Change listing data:
BEGIN

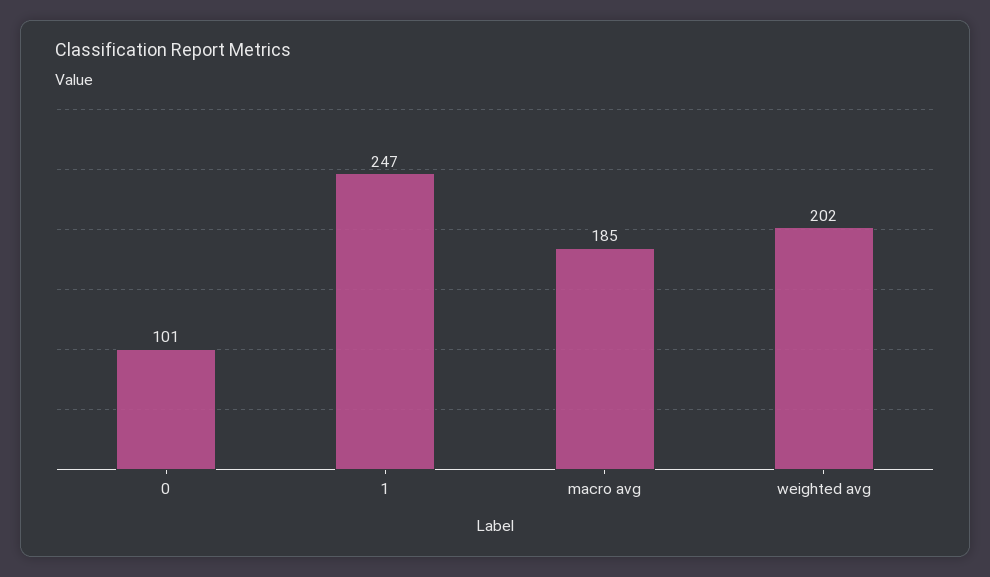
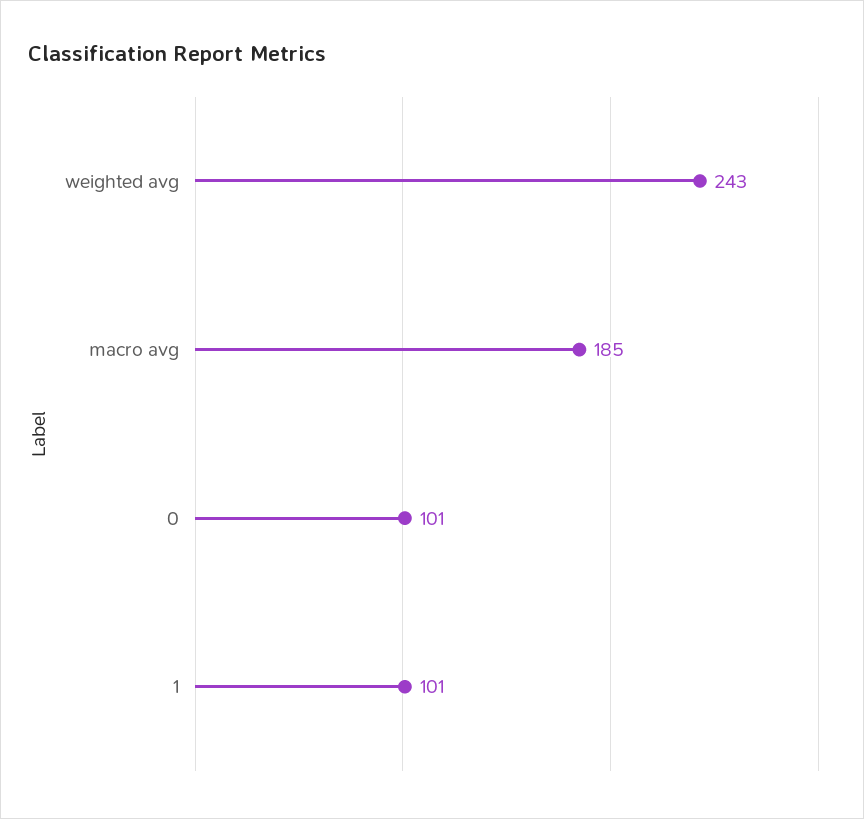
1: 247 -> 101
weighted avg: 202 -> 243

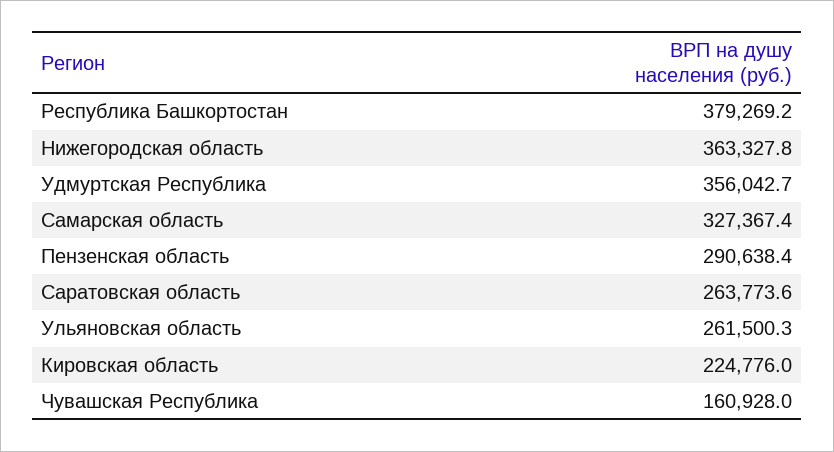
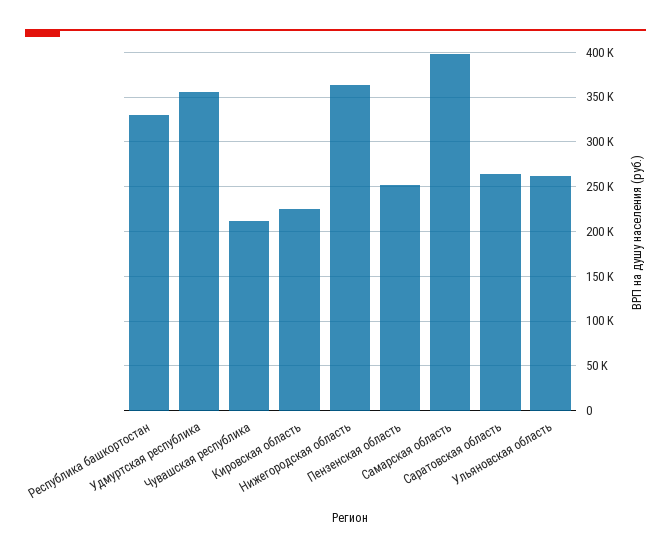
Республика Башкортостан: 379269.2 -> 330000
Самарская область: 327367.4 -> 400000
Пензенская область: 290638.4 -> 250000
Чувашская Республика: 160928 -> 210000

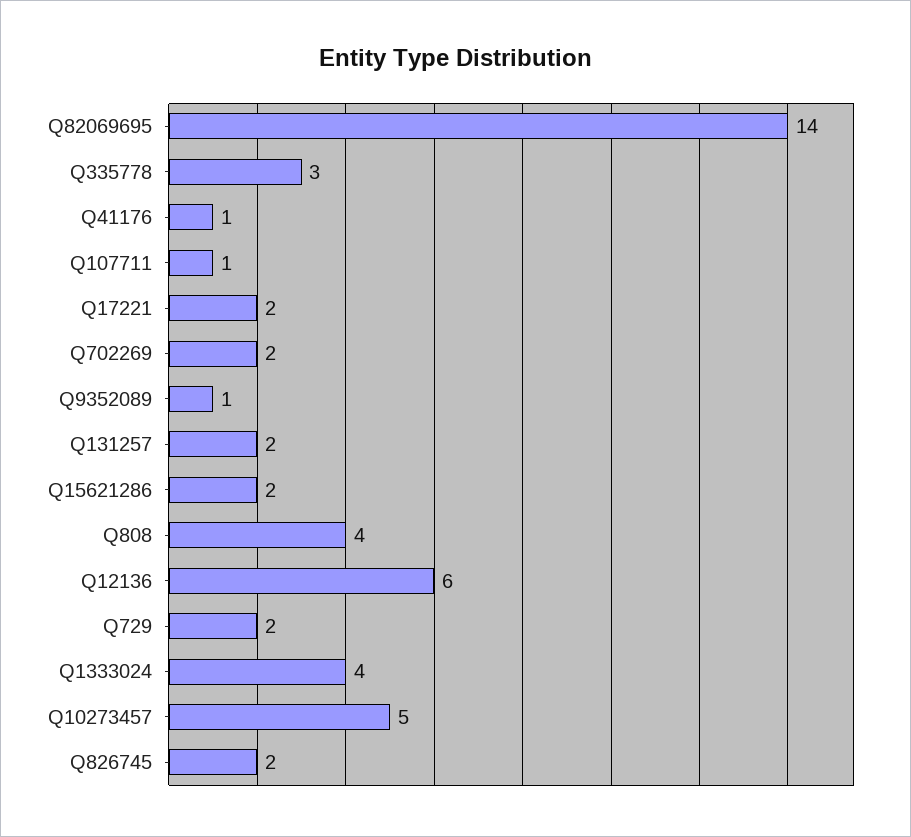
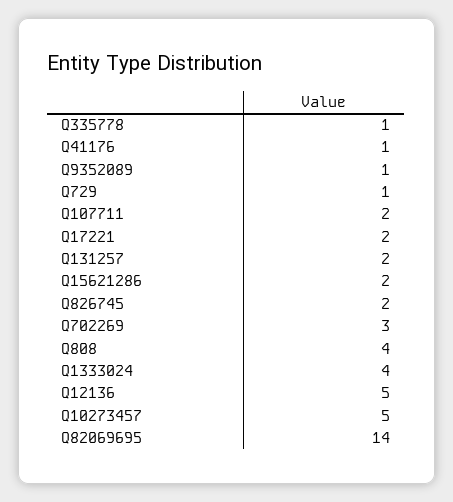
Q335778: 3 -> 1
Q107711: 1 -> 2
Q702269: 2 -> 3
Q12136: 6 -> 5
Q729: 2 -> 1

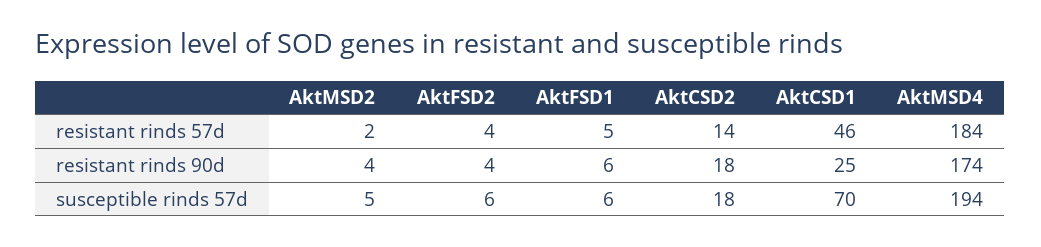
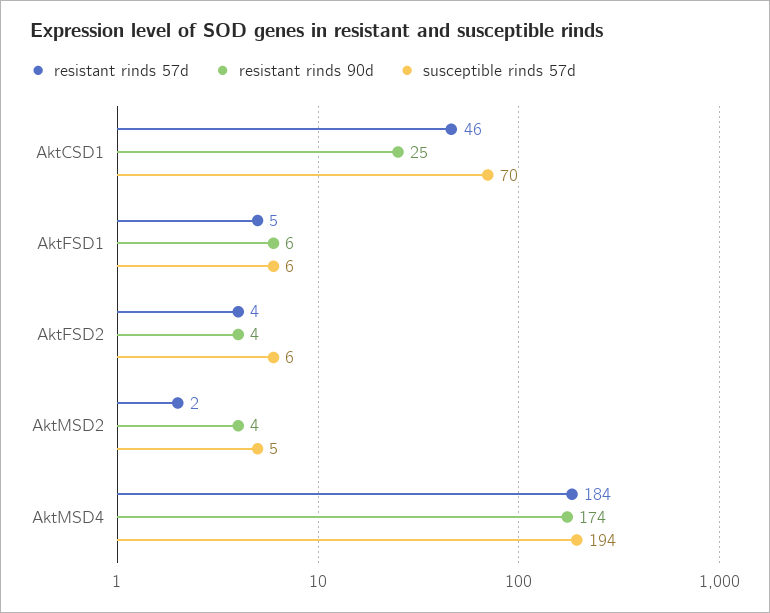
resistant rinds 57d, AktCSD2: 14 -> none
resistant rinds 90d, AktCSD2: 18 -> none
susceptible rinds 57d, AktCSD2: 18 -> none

END

**Task instructions**
Beginning with the line holding "Республика Башкортостан: 379269.2 -> 330000", copy each line exactly through the end of the records above, and leave every picture out.

**Answer to the exercise**
Республика Башкортостан: 379269.2 -> 330000
Самарская область: 327367.4 -> 400000
Пензенская область: 290638.4 -> 250000
Чувашская Республика: 160928 -> 210000

Q335778: 3 -> 1
Q107711: 1 -> 2
Q702269: 2 -> 3
Q12136: 6 -> 5
Q729: 2 -> 1

resistant rinds 57d, AktCSD2: 14 -> none
resistant rinds 90d, AktCSD2: 18 -> none
susceptible rinds 57d, AktCSD2: 18 -> none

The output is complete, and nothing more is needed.